Only the text belongs in the answer: every line of the records below, transcribed exactly.

> Source data:
-*-*-
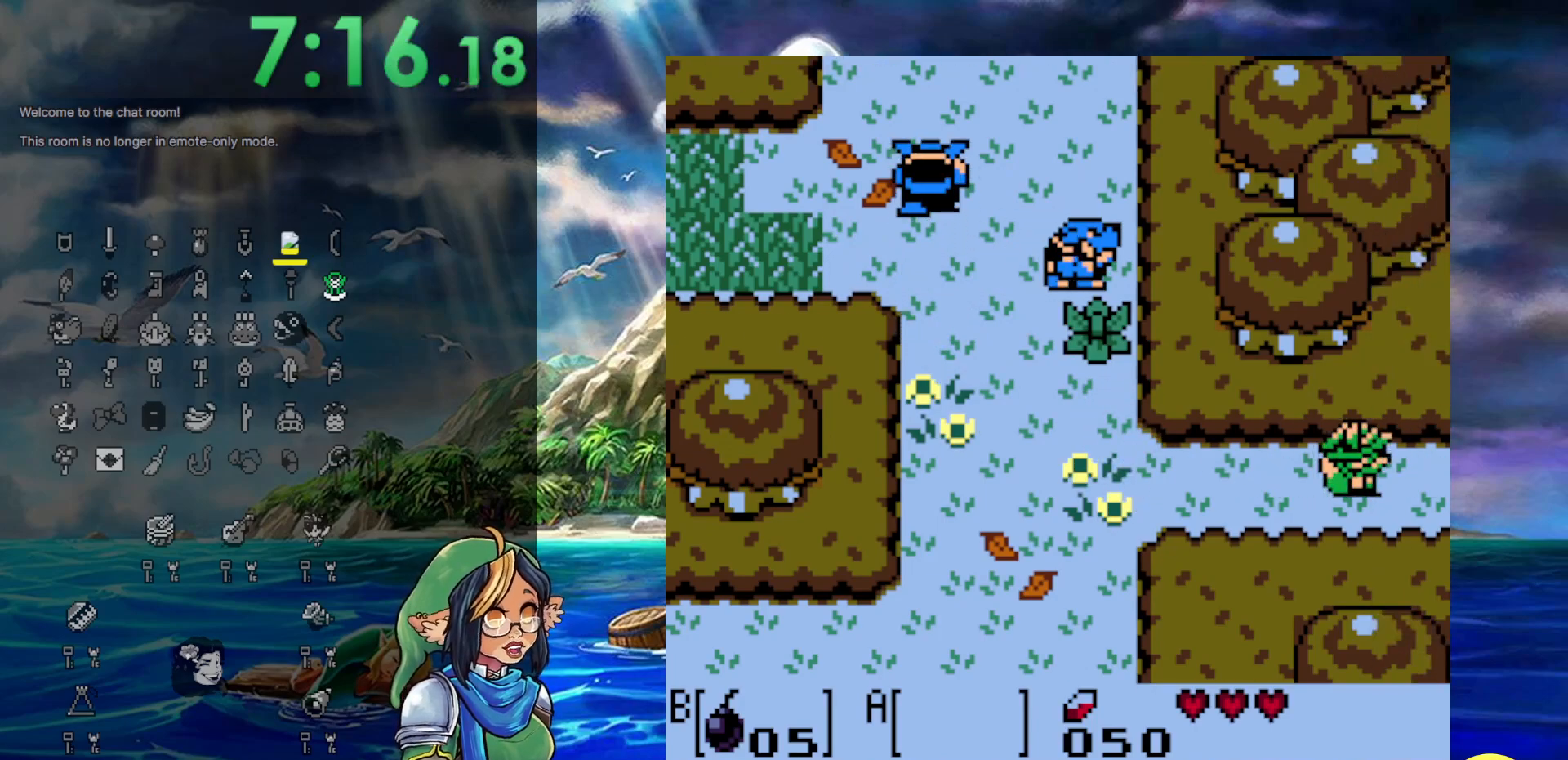
{"buttons": ["DPAD_LEFT"], "events": [[433, "DPAD_LEFT", "down"], [433, "DPAD_RIGHT", "up"]]}
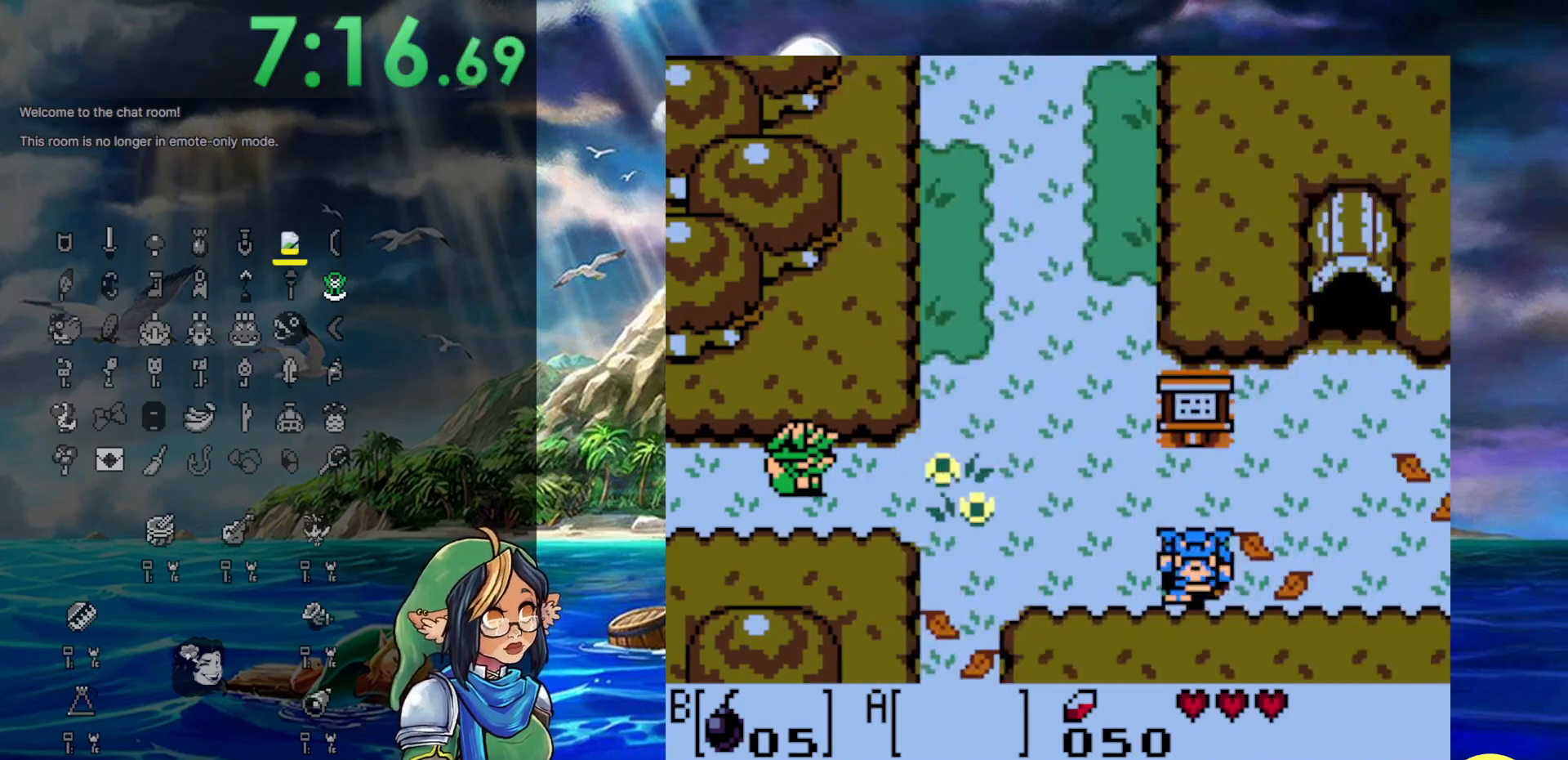
{"buttons": ["DPAD_LEFT"], "events": []}
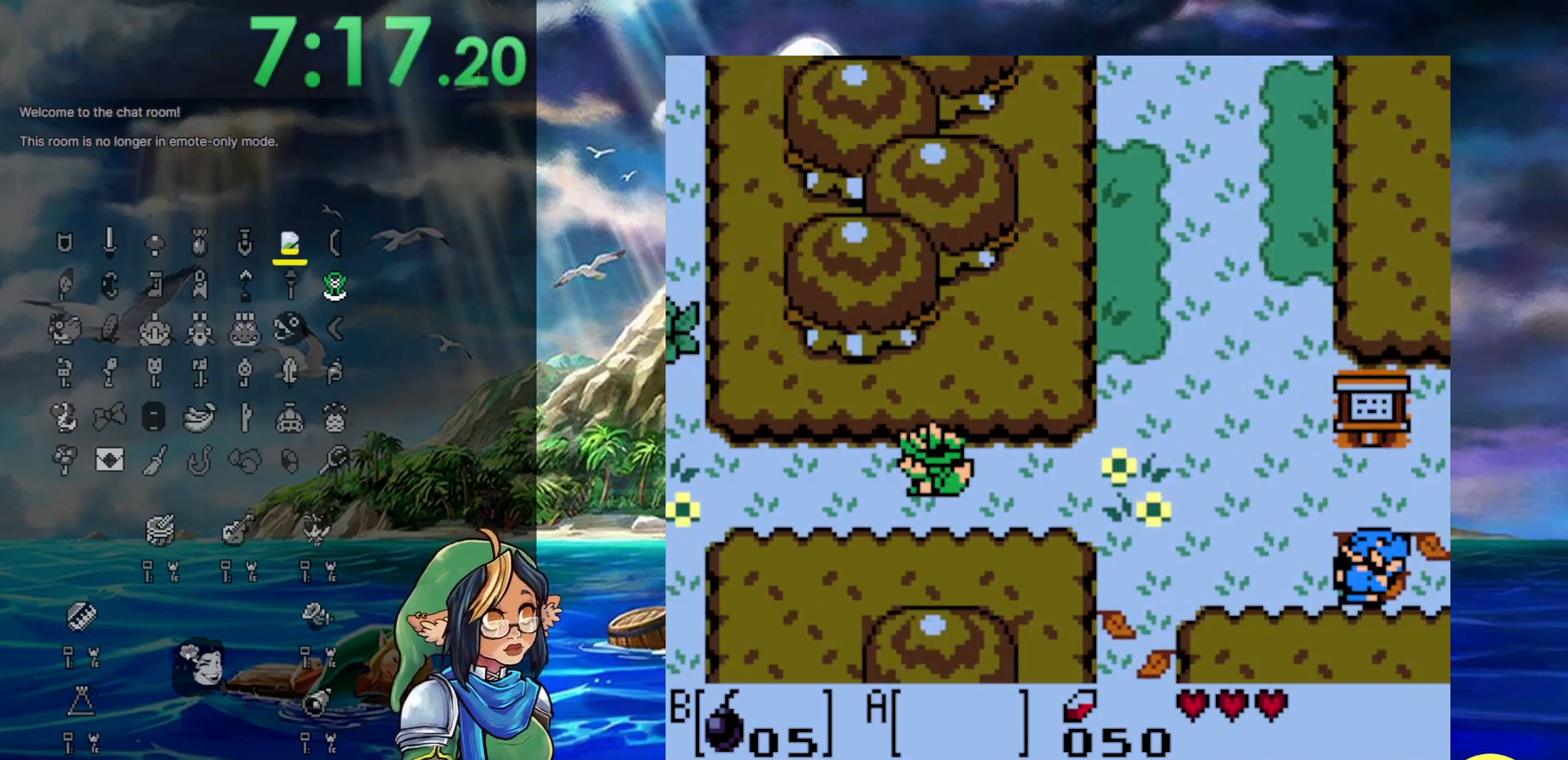
{"buttons": ["DPAD_LEFT"], "events": []}
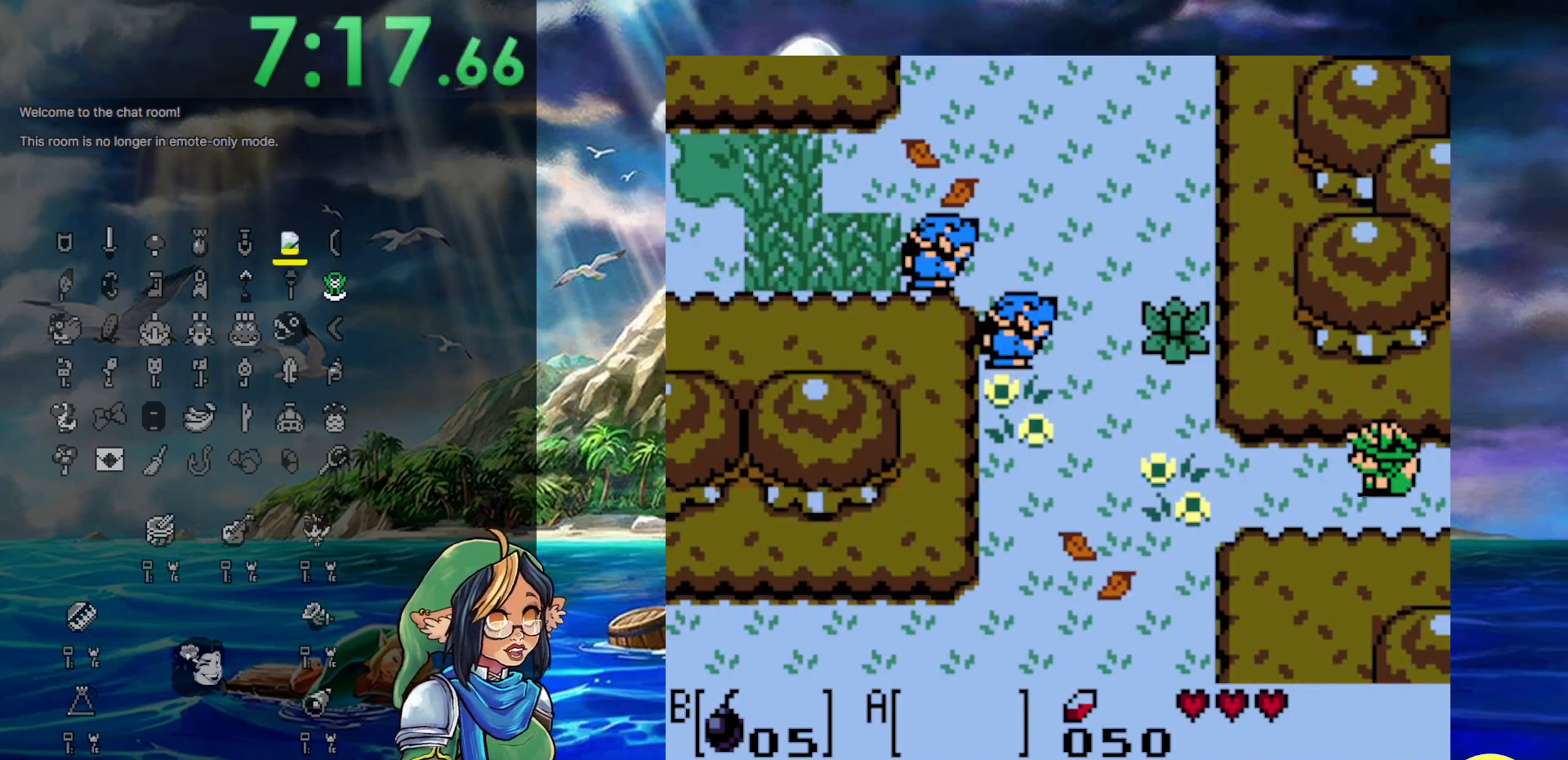
{"buttons": ["DPAD_DOWN", "DPAD_LEFT"], "events": [[467, "DPAD_DOWN", "down"]]}
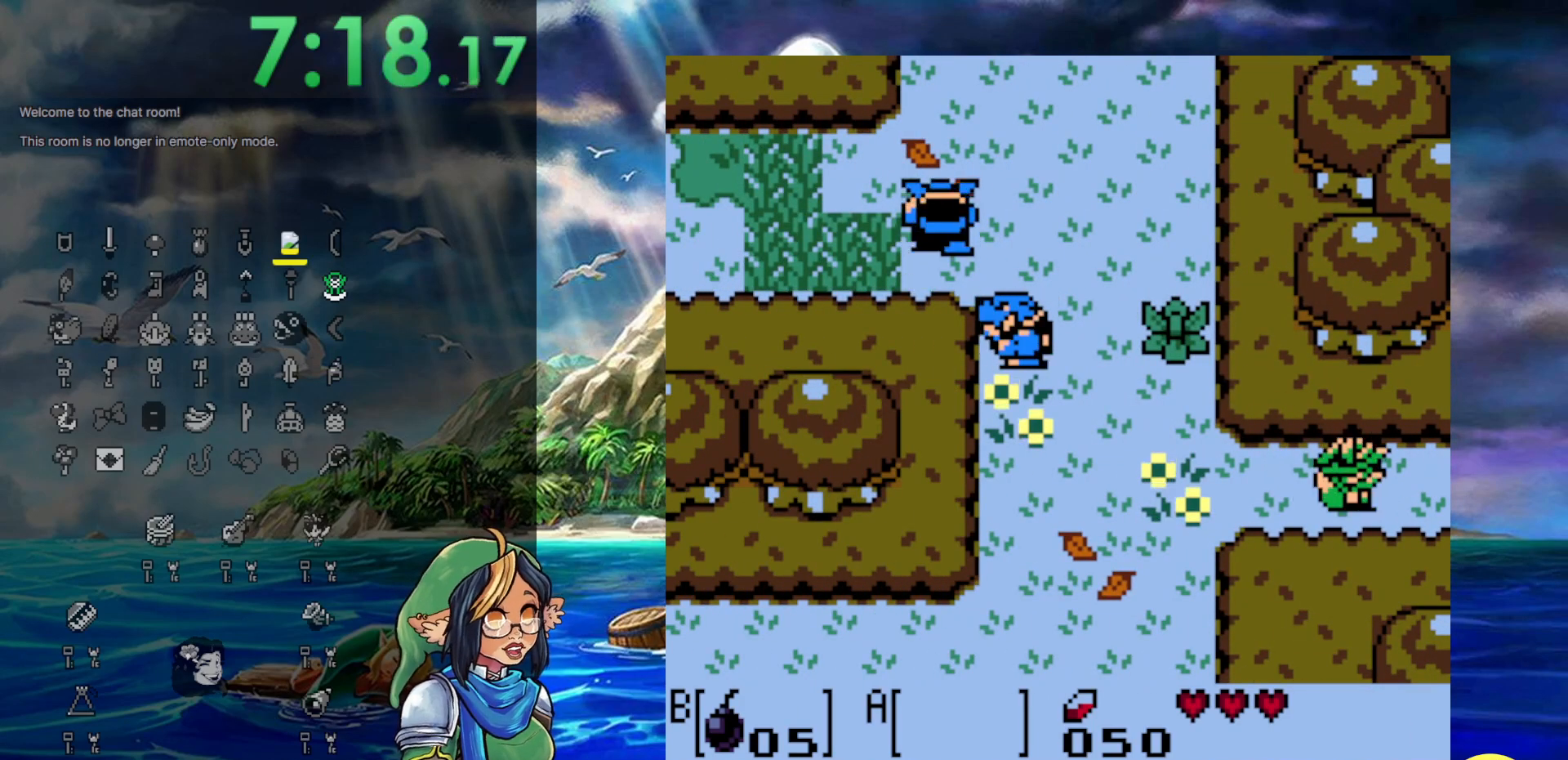
{"buttons": ["DPAD_RIGHT"], "events": [[67, "DPAD_DOWN", "up"], [67, "DPAD_LEFT", "up"], [67, "DPAD_RIGHT", "down"]]}
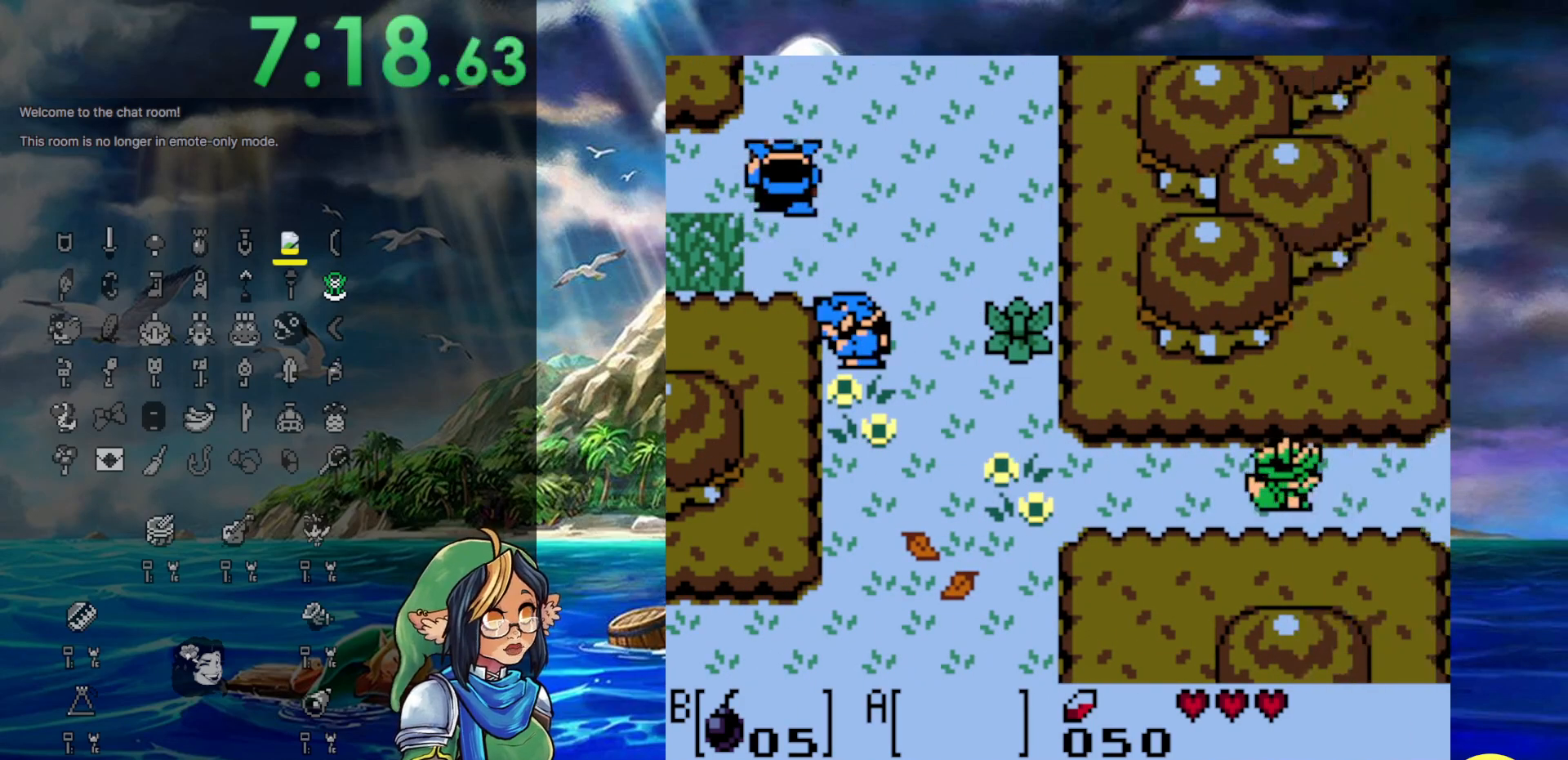
{"buttons": ["DPAD_RIGHT"], "events": []}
-*-*-
> RESPONSE:
{"buttons": ["DPAD_LEFT"], "events": [[433, "DPAD_LEFT", "down"], [433, "DPAD_RIGHT", "up"]]}
{"buttons": ["DPAD_LEFT"], "events": []}
{"buttons": ["DPAD_LEFT"], "events": []}
{"buttons": ["DPAD_DOWN", "DPAD_LEFT"], "events": [[467, "DPAD_DOWN", "down"]]}
{"buttons": ["DPAD_RIGHT"], "events": [[67, "DPAD_DOWN", "up"], [67, "DPAD_LEFT", "up"], [67, "DPAD_RIGHT", "down"]]}
{"buttons": ["DPAD_RIGHT"], "events": []}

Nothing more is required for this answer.